Anantara Rasa

JAI
Chapter #41

40. Ini Dari Seorang Teman



Tangisnya bergerak ketika seseorang dengan sigap menariknya memasuki ruangan labor komputer. Wangi tubuhnya mengarahkan pikiran Freya kepada seseorang dengan tatapan lemah itu. Pintu labor tertutup pelan dengan bunyi bunyi putaran kunci yang kecil. Tidak sempat Freya menatap wajahnya, pria itu lebih dahulu merengkuh tubuh Freya dalam peluk. Tangisnya pecah dengan isak tangis yang meredam di dada pria itu.

“Tenang, ini gue Arion. Jangan menangis kuat karena Raka nanti akan tahu.” Arion membelai rambut Freya dengan lembut.

Tangan Freya mencengkeram seragam Arion dengan kuat. Isaknya tidak tertahankan, meskipun ia harus menghentikannya segera. Di mana akan dicari detik dirinya menangis karena cinta sebegitu kuat, kecuali di hadapan Arion kali ini. Kenapa realita begitu menamparnya, padahal tidak pernah Freya berharap untuk berlebih. Ia mencintai Raka dengan sederhana, beriring dengan dentum tepuk sebelah tangan.

“Kenapa? Kenapa gue harus menangis, Arion? Padahal gue enggak ada berharap lebih kepada Raka.”

“Karena cinta selalu berharap lebih. Cinta adalah insting manusia, ia harus disampaikan. Enggak mungkin bisa elo pendam.”

Arion menyadari Raka sudah selesai dengan urusannya itu, terlihat dari langkahnya melewati koridor labor komputer. Ia membawa Freya untuk duduk, masih dengan peluknya yang erat itu agar tidak ketahuan oleh Raka dari luar.

“Pedih banget, Arion. Dada gue sakit ....” Freya menyentuh dadanya yang perih itu.

“Sudahlah, jangan dipikirkan. Abisin aja tangis lo di sini biar kita pergi.”

Mungkin tangis bisa dihabiskan, tetapi gundah bertahan lebih lama dari yang Freya kira. Tangan Arion terus menggenggam Freya untuk menuntunnya menghirup udara segar. Matanya terlalu sembab dan merah untuk dibawa ke kelas, seluruh orang pasti akan menaruh curiga. Arion tidak ingin itu terjadi pada Freya. Hanya satu tempat yang biasa dijadikan tempat Arion menenangkan diri, yaitu atap sekolah di mana hanya penjaga sekolah yang bisa menaikinya.

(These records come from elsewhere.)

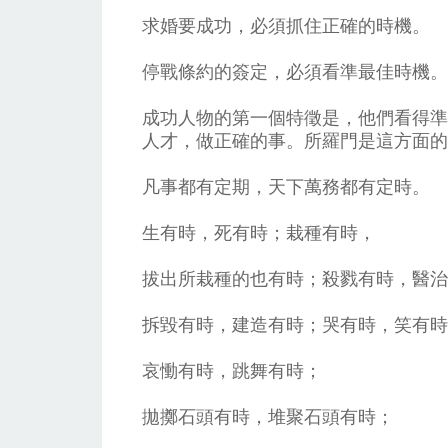
求婚要成功，必須抓住正確的時機。
停戰條約的簽定，必須看準最佳時機。
成功人物的第一個特徵是，他們看得準
人才，做正確的事。所羅門是這方面的
凡事都有定期，天下萬務都有定時。
生有時，死有時；栽種有時，
拔出所栽種的也有時；殺戮有時，醫治
拆毀有時，建造有時；哭有時，笑有時
哀慟有時，跳舞有時；
拋擲石頭有時，堆聚石頭有時；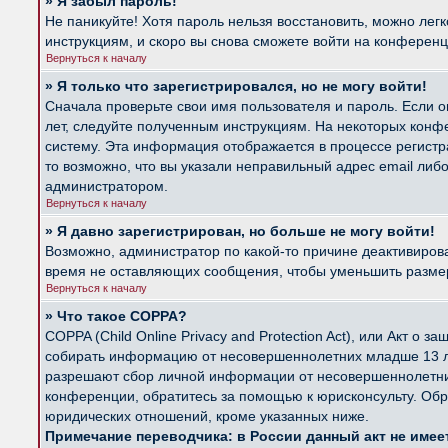
» Я забыл пароль!
Не паникуйте! Хотя пароль нельзя восстановить, можно лег
инструкциям, и скоро вы снова сможете войти на конферен
Вернуться к началу
» Я только что зарегистрировался, но не могу войти!
Сначала проверьте свои имя пользователя и пароль. Если о
лет, следуйте полученным инструкциям. На некоторых конф
систему. Эта информация отображается в процессе регистр
то возможно, что вы указали неправильный адрес email либ
администратором.
Вернуться к началу
» Я давно зарегистрирован, но больше не могу войти!
Возможно, администратор по какой-то причине деактивиров
время не оставляющих сообщения, чтобы уменьшить размер б
Вернуться к началу
» Что такое COPPA?
COPPA (Child Online Privacy and Protection Act), или Акт о
собирать информацию от несовершеннолетних младше 13 лет
разрешают сбор личной информации от несовершеннолетних 
конференции, обратитесь за помощью к юрисконсульту. Обр
юридических отношений, кроме указанных ниже.
Примечание переводчика: в России данный акт не име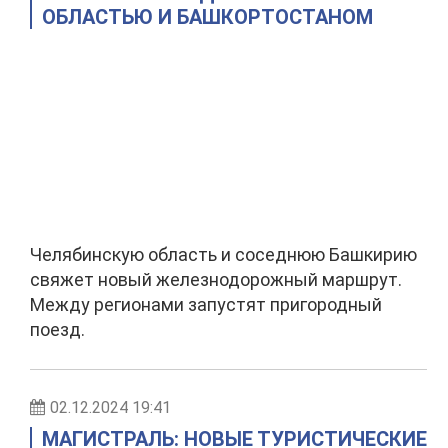
ОБЛАСТЬЮ И БАШКОРТОСТАНОМ
Челябинскую область и соседнюю Башкирию
свяжет новый железнодорожный маршрут.
Между регионами запустят пригородный
поезд.
02.12.2024 19:41
МАГИСТРАЛЬ: НОВЫЕ ТУРИСТИЧЕСКИЕ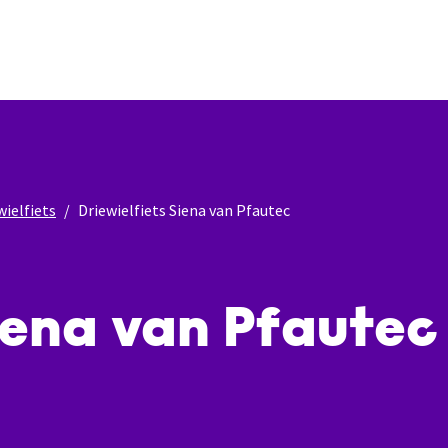
wielfiets
Driewielfiets Siena van Pfautec
Siena van Pfautec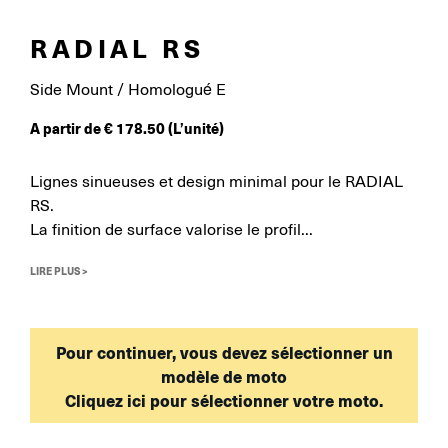
RADIAL RS
Side Mount / Homologué E
A partir de
€
178.50
(L’unité)
Lignes sinueuses et design minimal pour le RADIAL
RS.
La finition de surface valorise le profil...
LIRE PLUS >
Pour continuer, vous devez sélectionner un
modèle de moto
Cliquez ici pour sélectionner votre moto.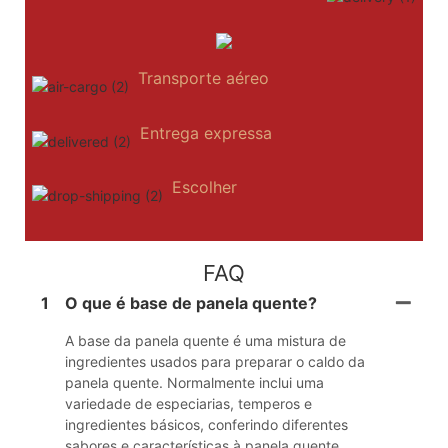
Transporte aéreo
Entrega expressa
Escolher
FAQ
1
O que é base de panela quente?
A base da panela quente é uma mistura de
ingredientes usados ​​para preparar o caldo da
panela quente. Normalmente inclui uma
variedade de especiarias, temperos e
ingredientes básicos, conferindo diferentes
sabores e características à panela quente.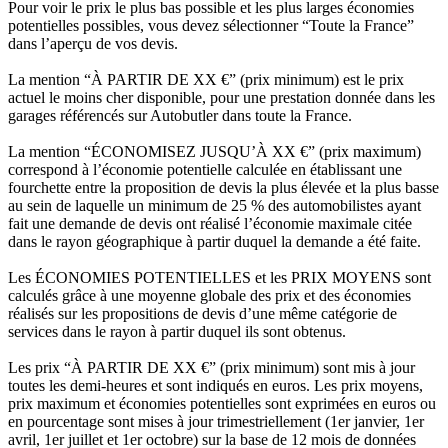
Pour voir le prix le plus bas possible et les plus larges économies
potentielles possibles, vous devez sélectionner “Toute la France”
dans l’aperçu de vos devis.
La mention “À PARTIR DE XX €” (prix minimum) est le prix
actuel le moins cher disponible, pour une prestation donnée dans les
garages référencés sur Autobutler dans toute la France.
La mention “ÉCONOMISEZ JUSQU’À XX €” (prix maximum)
correspond à l’économie potentielle calculée en établissant une
fourchette entre la proposition de devis la plus élevée et la plus basse
au sein de laquelle un minimum de 25 % des automobilistes ayant
fait une demande de devis ont réalisé l’économie maximale citée
dans le rayon géographique à partir duquel la demande a été faite.
Les ÉCONOMIES POTENTIELLES et les PRIX MOYENS sont
calculés grâce à une moyenne globale des prix et des économies
réalisés sur les propositions de devis d’une même catégorie de
services dans le rayon à partir duquel ils sont obtenus.
Les prix “À PARTIR DE XX €” (prix minimum) sont mis à jour
toutes les demi-heures et sont indiqués en euros. Les prix moyens,
prix maximum et économies potentielles sont exprimées en euros ou
en pourcentage sont mises à jour trimestriellement (1er janvier, 1er
avril, 1er juillet et 1er octobre) sur la base de 12 mois de données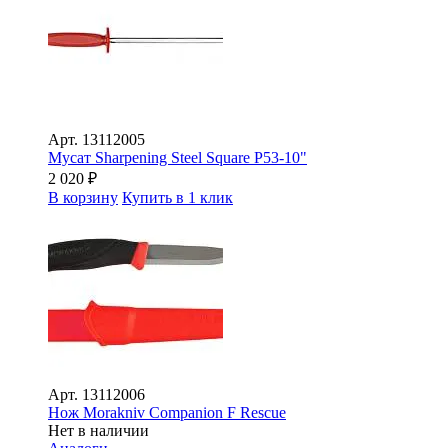
Арт.
13112005
Мусат Sharpening Steel Square P53-10"
2 020
₽
В корзину
Купить в 1 клик
Арт.
13112006
Нож Morakniv Companion F Rescue
Нет в наличии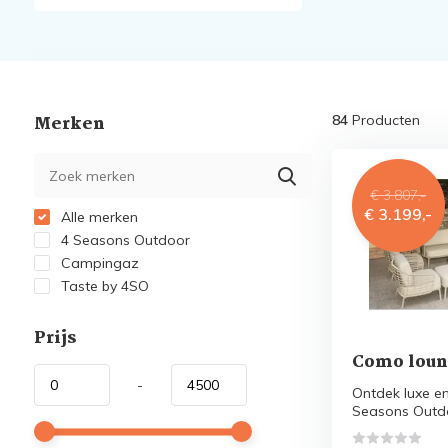
Merken
84
Producten
€ 3.807,-
€ 3.199,-
Alle merken
4 Seasons Outdoor
Campingaz
Taste by 4SO
Prijs
Como loun
-
Ontdek luxe e
Seasons Outdo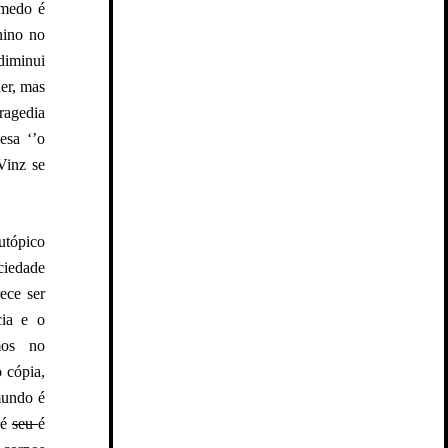
 medo é
nino no
diminui
er, mas
ragedia
esa ‘’o
Vinz se
utópico
ciedade
ece ser
cia e o
mos no
 cópia,
mundo é
 é
seu
é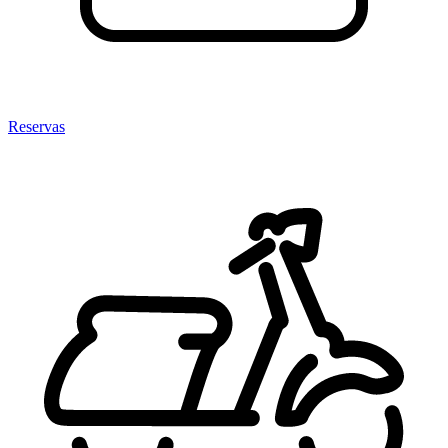
Reservas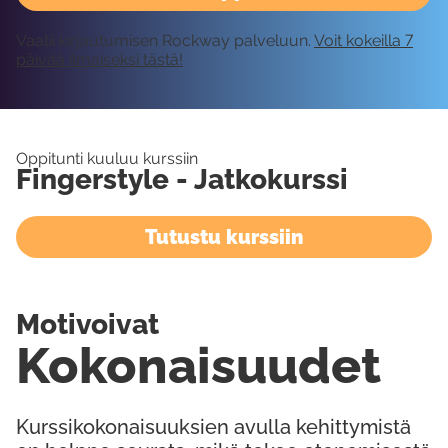
Vaatii kirjautumisen Rockway palveluun.
Voit kokeilla 7
päivää ilmaiseksi tästä!
Oppitunti kuuluu kurssiin
Fingerstyle - Jatkokurssi
Tutustu kurssiin
Motivoivat
Kokonaisuudet
Kurssikokonaisuuksien avulla kehittymistä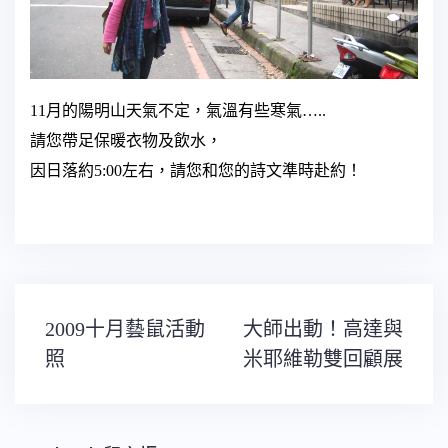
11
月的陽明山天氣不定，氣溫有些寒氣
…..
請您帶足保暖衣物及飲水，
因日落約
5:00
左右，請您和您的詩文準時赴約！
文
2009十月藝鼠活動
大師出動！高達與
章
導
照
米耶維勒雙回顧展
覽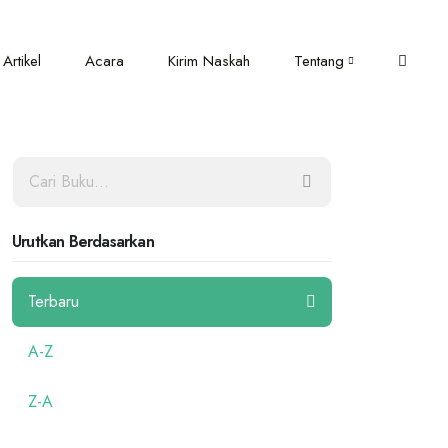
Artikel
Acara
Kirim Naskah
Tentang
Urutkan Berdasarkan
Terbaru
A-Z
Z-A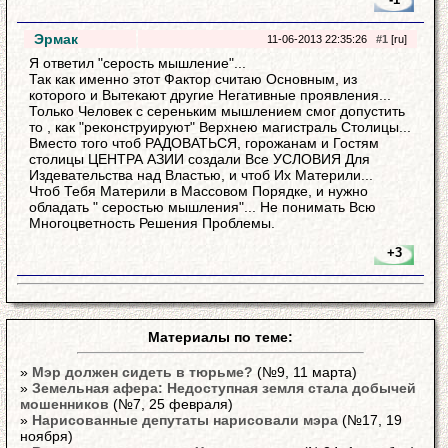
Эрмак
11-06-2013 22:35:26
#1
[ru]
Я ответил "серость мышление"...
Так как именно этот Фактор считаю Основным, из
которого и Вытекают другие Негативные проявления...
Только Человек с сереньким мышлением смог допустить
то , как "реконструируют" Верхнею магистраль Столицы...
Вместо того чтоб РАДОВАТЬСЯ, горожанам и Гостям
столицы ЦЕНТРА АЗИИ создали Все УСЛОВИЯ Для
Издевательства над Властью, и чтоб Их Материли...
Чтоб Тебя Материли в Массовом Порядке, и нужно
обладать " серостью мышления"... Не понимать Всю
Многоцветность Решения Проблемы.
+3
Материалы по теме:
»
Мэр должен сидеть в тюрьме?
(№9, 11 марта)
»
Земельная афера: Недоступная земля стала добычей
мошенников
(№7, 25 февраля)
»
Нарисованные депутаты нарисовали мэра
(№17, 19
ноября)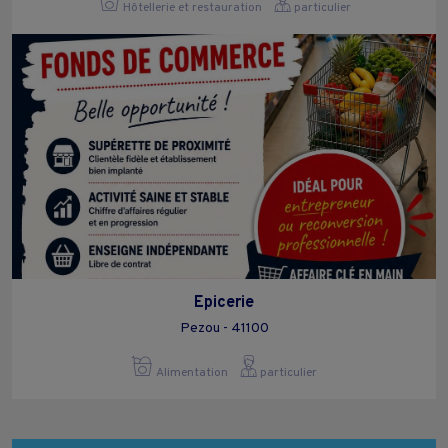
Hôtellerie et restauration
particulier
Epicerie
Pezou - 41100
Alimentation
particulier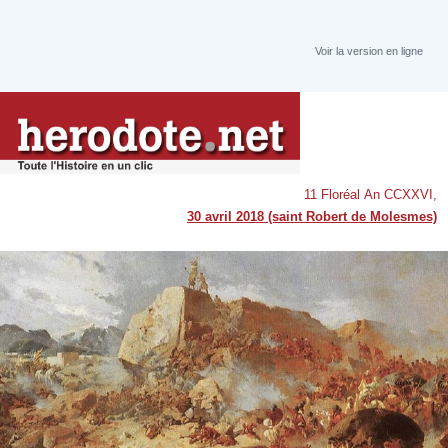
Voir la version en ligne
11 Floréal An CCXXVI,
30 avril 2018 (saint Robert de Molesmes)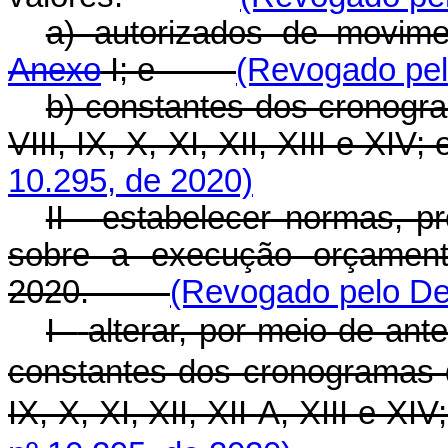
a) autorizados de movim
Anexo
I; e
(Revogado pel
b) constantes dos cronog
VIII, IX, X, XI, XII, XIII 
10.295, de 2020)
II - estabelecer normas, p
sobre a execução orçamentá
2020.
(Revogado pelo Dec
I -
alterar, por meio de ant
constantes dos cronogramas
IX, X, XI, XII, XII-A, XIII e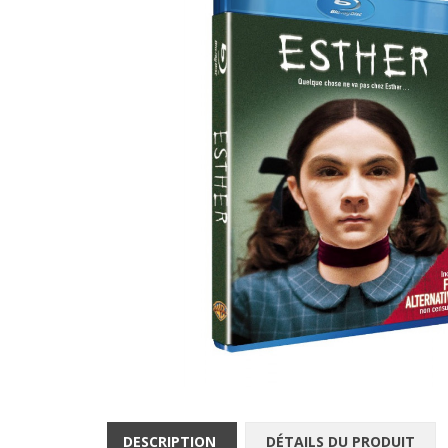
DESCRIPTION
DÉTAILS DU PRODUIT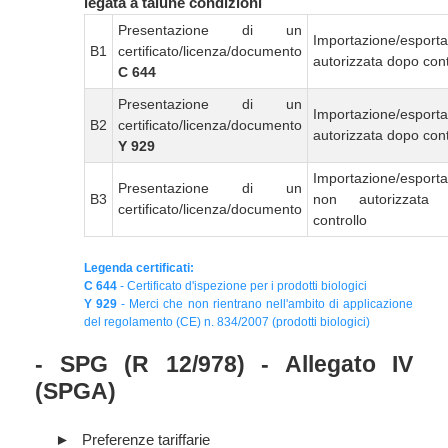
legata a talune condizioni
Presentazione di un
Importazione/esport
B1
certificato/licenza/documento
autorizzata dopo cont
C 644
Presentazione di un
Importazione/esport
B2
certificato/licenza/documento
autorizzata dopo cont
Y 929
Importazione/esport
Presentazione di un
B3
non autorizzata
certificato/licenza/documento
controllo
Legenda certificati:
C 644
- Certificato d'ispezione per i prodotti biologici
Y 929
- Merci che non rientrano nell'ambito di applicazione
del regolamento (CE) n. 834/2007 (prodotti biologici)
- SPG (R 12/978) - Allegato IV
(SPGA)
Preferenze tariffarie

Freya bingung pria itu ingin membawanya ke mana, tidak ada diberitahu sebelum berangkat dari labor komputer. Yang terpenting, kini ia pasrah dengan keputusan Arion menuntun langkahnya. Anak tangga dinaiki empat tingkat, hingga berujung pada sebuah pintu. Arion mengambil anak kunci di kantung celananya, lalu memutarnya pada gagang pintu. Pintu yang terbuka membawa angin yang berhembut kencang, hingga matanya memicing untuk menghindarinya. Tepat setelah Arion mengunci pintu itu kembali, berbunyi suara pemantik api di hadapan bibir Arion. Asap menyeruak dari tembakau yang sedang ia sulut.